*Task goal*
Look below for the line with "- **Advanced Monitoring:**", and from there restate every line word for word until the entries end.

[Saved data entries]

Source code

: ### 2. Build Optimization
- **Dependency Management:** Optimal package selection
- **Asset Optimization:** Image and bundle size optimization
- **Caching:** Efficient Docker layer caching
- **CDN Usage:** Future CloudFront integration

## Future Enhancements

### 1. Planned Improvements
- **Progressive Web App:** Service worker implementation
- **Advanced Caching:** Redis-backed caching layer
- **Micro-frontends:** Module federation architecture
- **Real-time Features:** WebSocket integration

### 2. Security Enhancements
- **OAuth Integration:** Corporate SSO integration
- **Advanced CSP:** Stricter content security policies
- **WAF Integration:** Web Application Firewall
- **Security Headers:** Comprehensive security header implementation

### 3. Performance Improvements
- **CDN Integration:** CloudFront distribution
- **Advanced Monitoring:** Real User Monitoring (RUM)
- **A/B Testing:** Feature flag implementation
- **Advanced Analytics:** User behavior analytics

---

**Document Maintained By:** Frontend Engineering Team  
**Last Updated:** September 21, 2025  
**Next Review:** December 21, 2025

*The answer*
- **Advanced Monitoring:** Real User Monitoring (RUM)
- **A/B Testing:** Feature flag implementation
- **Advanced Analytics:** User behavior analytics

---

**Document Maintained By:** Frontend Engineering Team  
**Last Updated:** September 21, 2025  
**Next Review:** December 21, 2025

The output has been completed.